● **Source document**:
The acquisition price of 165 pence per lastminute.com share values
lastminute.com’s Diluted Share Capital at approximately £577 million. The
terms of the acquisition imply an enterprise value for lastminute.com of
approximately £606 million, including gross debt as at March 31, 2005 of
approximately £69 million and cash at bank and in hand as at March 31, 2005
of approximately £40 million.
The acquisition will be made by Travelocity Europe Limited, an indirect
subsidiary of Sabre Holdings established for the purpose of the acquisition.
Sabre has obtained committed financing, arranged by Morgan Stanley and Bear
Stearns, which, together with its cash balances, is sufficient to satisfy in
full the cash consideration payable to lastminute.com shareholders under the
terms of the acquisition.
The proposed acquisition is expected to be neutral, post integration costs,
to Sabre Holdings’ earnings per share in 2005 on an adjusted basis (dilutive
on a GAAP basis) and significantly accretive on an adjusted basis in 2006
(dilutive on a GAAP basis).
It is intended that the acquisition will be implemented by way of a scheme
of arrangement under section 425 of the Companies Act (UK) (the “Scheme”).

● **Jobs**:
1. In the lastminute.com acquisition text:
(a) What price per lastminute.com share does the acquisition set?
(b) Which firms arranged the committed financing Sabre obtained?
(c) Under which section of the Companies Act (UK) is the scheme of arrangement to be carried out?
2. What amounts stated in millions of pounds appear in the lastminute.com acquisition text, and what does each one measure?
Answer using only the lastminute.com acquisition text.

● **Given material**:
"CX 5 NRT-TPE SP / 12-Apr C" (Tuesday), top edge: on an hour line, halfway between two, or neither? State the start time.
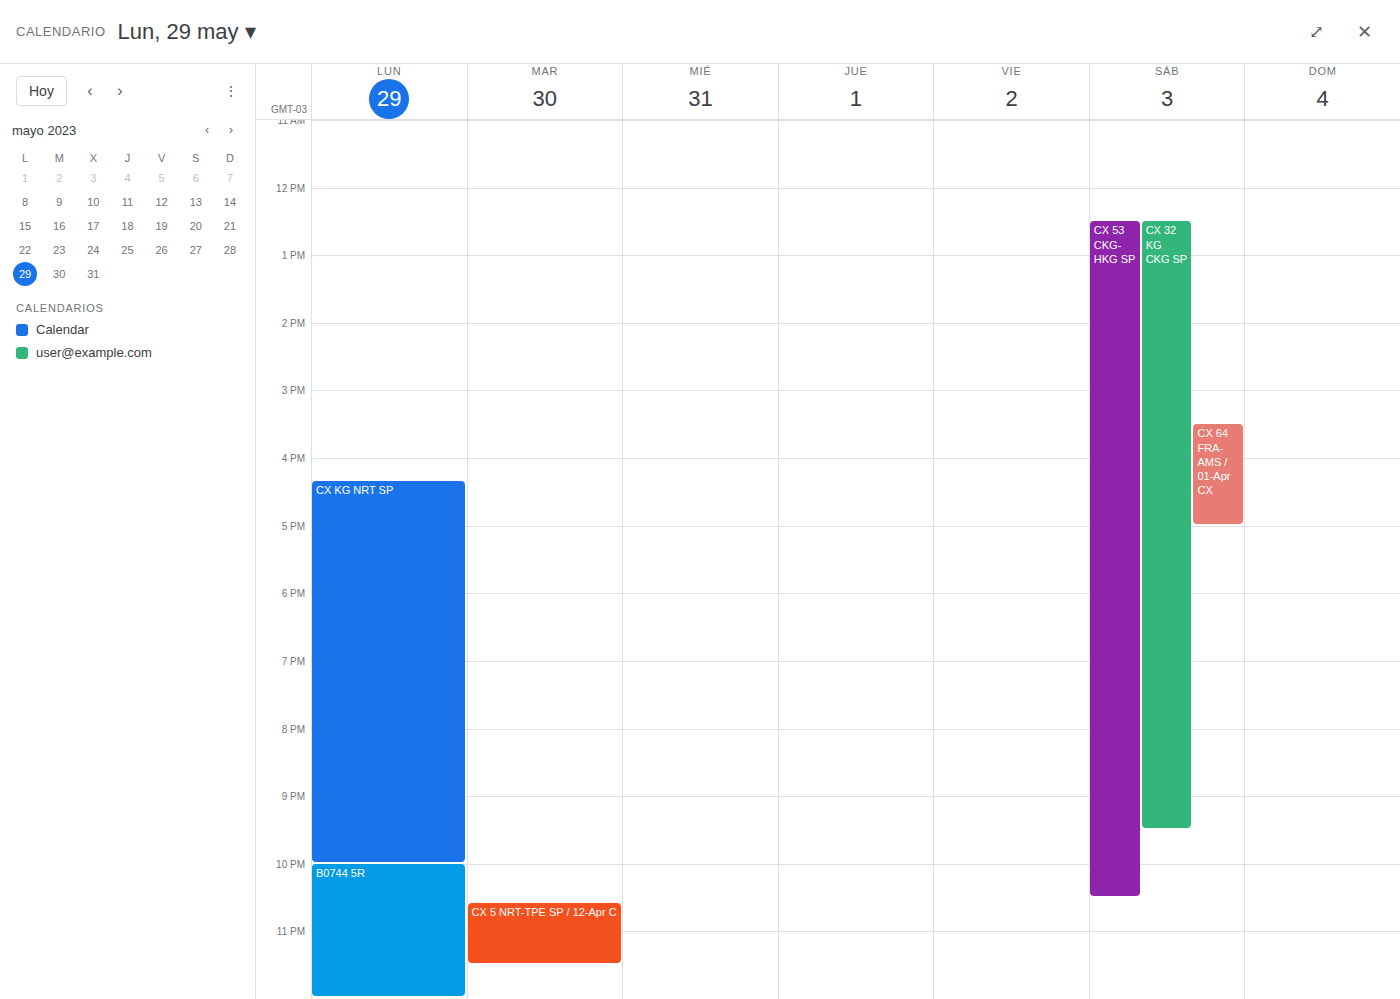
10:35 PM -- neither: 35 minutes below the 10 PM line and 25 minutes above the 11 PM line.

● **Responses in order**:
1.
(a) 165 pence per share.
(b) Morgan Stanley and Bear Stearns.
(c) Section 425.

2.
- About £577 million: the value of lastminute.com's Diluted Share Capital at 165 pence per share.
- About £606 million: the enterprise value for lastminute.com implied by the acquisition terms.
- About £69 million: gross debt as at March 31, 2005.
- About £40 million: cash at bank and in hand as at March 31, 2005.